BEGIN Records provided

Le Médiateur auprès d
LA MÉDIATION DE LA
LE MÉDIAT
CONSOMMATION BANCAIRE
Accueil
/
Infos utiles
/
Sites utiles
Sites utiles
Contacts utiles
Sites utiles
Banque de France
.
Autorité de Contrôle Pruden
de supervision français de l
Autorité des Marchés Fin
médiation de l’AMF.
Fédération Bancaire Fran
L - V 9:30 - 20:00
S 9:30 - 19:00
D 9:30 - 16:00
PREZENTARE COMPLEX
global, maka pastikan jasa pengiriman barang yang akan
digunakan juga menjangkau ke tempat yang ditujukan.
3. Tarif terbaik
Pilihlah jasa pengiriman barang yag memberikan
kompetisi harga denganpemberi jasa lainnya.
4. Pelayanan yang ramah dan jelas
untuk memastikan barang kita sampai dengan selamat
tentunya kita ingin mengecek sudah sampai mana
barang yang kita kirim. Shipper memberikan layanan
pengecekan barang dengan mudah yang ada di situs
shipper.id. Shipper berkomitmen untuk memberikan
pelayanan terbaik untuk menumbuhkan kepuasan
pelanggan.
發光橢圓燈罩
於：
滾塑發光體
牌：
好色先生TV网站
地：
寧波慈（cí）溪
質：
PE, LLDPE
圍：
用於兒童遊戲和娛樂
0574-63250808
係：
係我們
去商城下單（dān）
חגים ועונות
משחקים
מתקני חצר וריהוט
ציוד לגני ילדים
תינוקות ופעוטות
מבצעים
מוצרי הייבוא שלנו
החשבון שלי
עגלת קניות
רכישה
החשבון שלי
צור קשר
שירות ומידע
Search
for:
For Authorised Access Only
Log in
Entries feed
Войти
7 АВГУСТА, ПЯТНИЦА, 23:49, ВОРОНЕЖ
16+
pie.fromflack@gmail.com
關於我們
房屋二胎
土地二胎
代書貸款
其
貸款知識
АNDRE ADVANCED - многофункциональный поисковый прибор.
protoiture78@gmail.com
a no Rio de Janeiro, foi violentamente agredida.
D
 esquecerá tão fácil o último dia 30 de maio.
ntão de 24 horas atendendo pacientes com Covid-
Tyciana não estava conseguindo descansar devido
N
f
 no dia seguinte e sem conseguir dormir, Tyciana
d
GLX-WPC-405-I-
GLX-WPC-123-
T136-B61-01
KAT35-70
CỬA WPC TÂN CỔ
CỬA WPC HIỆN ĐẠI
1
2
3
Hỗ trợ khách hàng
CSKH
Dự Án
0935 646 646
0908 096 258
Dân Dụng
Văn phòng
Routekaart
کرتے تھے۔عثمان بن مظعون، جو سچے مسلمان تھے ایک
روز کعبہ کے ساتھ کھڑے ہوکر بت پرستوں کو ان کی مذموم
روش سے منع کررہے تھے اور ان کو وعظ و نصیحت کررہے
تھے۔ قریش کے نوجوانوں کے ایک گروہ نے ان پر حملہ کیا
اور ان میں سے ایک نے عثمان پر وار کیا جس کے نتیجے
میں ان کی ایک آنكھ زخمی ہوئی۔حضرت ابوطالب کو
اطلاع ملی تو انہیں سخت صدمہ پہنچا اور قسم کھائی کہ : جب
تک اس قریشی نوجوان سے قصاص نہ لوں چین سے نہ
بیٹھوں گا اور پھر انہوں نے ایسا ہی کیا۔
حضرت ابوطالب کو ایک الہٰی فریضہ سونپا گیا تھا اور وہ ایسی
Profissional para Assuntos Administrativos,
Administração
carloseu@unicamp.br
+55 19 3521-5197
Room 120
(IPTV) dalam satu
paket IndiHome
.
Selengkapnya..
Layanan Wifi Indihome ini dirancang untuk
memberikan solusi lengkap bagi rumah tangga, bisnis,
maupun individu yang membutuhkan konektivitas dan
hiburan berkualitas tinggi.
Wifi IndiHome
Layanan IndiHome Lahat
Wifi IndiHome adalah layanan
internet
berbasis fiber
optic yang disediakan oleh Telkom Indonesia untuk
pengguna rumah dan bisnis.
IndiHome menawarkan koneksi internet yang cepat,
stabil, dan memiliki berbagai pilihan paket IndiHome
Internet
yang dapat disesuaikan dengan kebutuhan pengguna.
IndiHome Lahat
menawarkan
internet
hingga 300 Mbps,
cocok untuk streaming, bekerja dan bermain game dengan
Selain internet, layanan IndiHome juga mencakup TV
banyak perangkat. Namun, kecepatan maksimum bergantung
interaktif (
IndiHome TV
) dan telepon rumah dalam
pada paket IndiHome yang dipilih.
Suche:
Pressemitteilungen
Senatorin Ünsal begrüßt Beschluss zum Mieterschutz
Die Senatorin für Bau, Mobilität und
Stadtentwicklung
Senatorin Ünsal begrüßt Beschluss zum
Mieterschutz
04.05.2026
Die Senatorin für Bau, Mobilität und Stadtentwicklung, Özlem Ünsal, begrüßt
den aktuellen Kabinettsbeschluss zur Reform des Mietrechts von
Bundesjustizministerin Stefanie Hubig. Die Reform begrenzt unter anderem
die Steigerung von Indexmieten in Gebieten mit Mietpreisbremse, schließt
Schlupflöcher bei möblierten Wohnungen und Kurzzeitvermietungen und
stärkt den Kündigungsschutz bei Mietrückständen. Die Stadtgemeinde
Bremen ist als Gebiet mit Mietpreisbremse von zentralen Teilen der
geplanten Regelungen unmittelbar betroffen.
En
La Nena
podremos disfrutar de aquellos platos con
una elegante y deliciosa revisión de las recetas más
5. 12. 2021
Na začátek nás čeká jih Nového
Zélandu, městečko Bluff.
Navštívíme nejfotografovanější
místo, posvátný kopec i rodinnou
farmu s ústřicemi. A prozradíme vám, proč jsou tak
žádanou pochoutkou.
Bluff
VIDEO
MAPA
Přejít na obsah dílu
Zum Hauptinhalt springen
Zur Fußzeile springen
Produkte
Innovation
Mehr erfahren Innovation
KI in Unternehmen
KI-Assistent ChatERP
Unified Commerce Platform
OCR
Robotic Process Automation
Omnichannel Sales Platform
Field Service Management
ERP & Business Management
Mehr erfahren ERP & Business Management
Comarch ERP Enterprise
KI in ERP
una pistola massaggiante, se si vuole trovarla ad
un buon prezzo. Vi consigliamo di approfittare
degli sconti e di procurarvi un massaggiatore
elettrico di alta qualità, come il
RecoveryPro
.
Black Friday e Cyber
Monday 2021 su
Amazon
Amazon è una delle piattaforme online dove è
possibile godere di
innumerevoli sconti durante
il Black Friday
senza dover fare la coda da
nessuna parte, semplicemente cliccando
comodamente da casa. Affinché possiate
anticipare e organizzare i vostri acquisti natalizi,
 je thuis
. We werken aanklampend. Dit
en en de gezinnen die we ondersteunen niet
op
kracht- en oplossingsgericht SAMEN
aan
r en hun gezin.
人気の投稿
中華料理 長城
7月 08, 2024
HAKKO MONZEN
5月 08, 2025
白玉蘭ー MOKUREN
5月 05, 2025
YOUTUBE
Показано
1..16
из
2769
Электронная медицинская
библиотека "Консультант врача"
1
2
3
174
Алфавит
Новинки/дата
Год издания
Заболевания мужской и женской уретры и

END Records provided

Could you reproduce, exactly, every line above from the line with "L - V 9:30 - 20:00" to the line with "esquecerá tão fácil o último dia 30 de maio.", and no other line? Both ends count.

L - V 9:30 - 20:00
S 9:30 - 19:00
D 9:30 - 16:00
PREZENTARE COMPLEX
global, maka pastikan jasa pengiriman barang yang akan
digunakan juga menjangkau ke tempat yang ditujukan.
3. Tarif terbaik
Pilihlah jasa pengiriman barang yag memberikan
kompetisi harga denganpemberi jasa lainnya.
4. Pelayanan yang ramah dan jelas
untuk memastikan barang kita sampai dengan selamat
tentunya kita ingin mengecek sudah sampai mana
barang yang kita kirim. Shipper memberikan layanan
pengecekan barang dengan mudah yang ada di situs
shipper.id. Shipper berkomitmen untuk memberikan
pelayanan terbaik untuk menumbuhkan kepuasan
pelanggan.
發光橢圓燈罩
於：
滾塑發光體
牌：
好色先生TV网站
地：
寧波慈（cí）溪
質：
PE, LLDPE
圍：
用於兒童遊戲和娛樂
0574-63250808
係：
係我們
去商城下單（dān）
חגים ועונות
משחקים
מתקני חצר וריהוט
ציוד לגני ילדים
תינוקות ופעוטות
מבצעים
מוצרי הייבוא שלנו
החשבון שלי
עגלת קניות
רכישה
החשבון שלי
צור קשר
שירות ומידע
Search
for:
For Authorised Access Only
Log in
Entries feed
Войти
7 АВГУСТА, ПЯТНИЦА, 23:49, ВОРОНЕЖ
16+
pie.fromflack@gmail.com
關於我們
房屋二胎
土地二胎
代書貸款
其
貸款知識
АNDRE ADVANCED - многофункциональный поисковый прибор.
protoiture78@gmail.com
a no Rio de Janeiro, foi violentamente agredida.
D
 esquecerá tão fácil o último dia 30 de maio.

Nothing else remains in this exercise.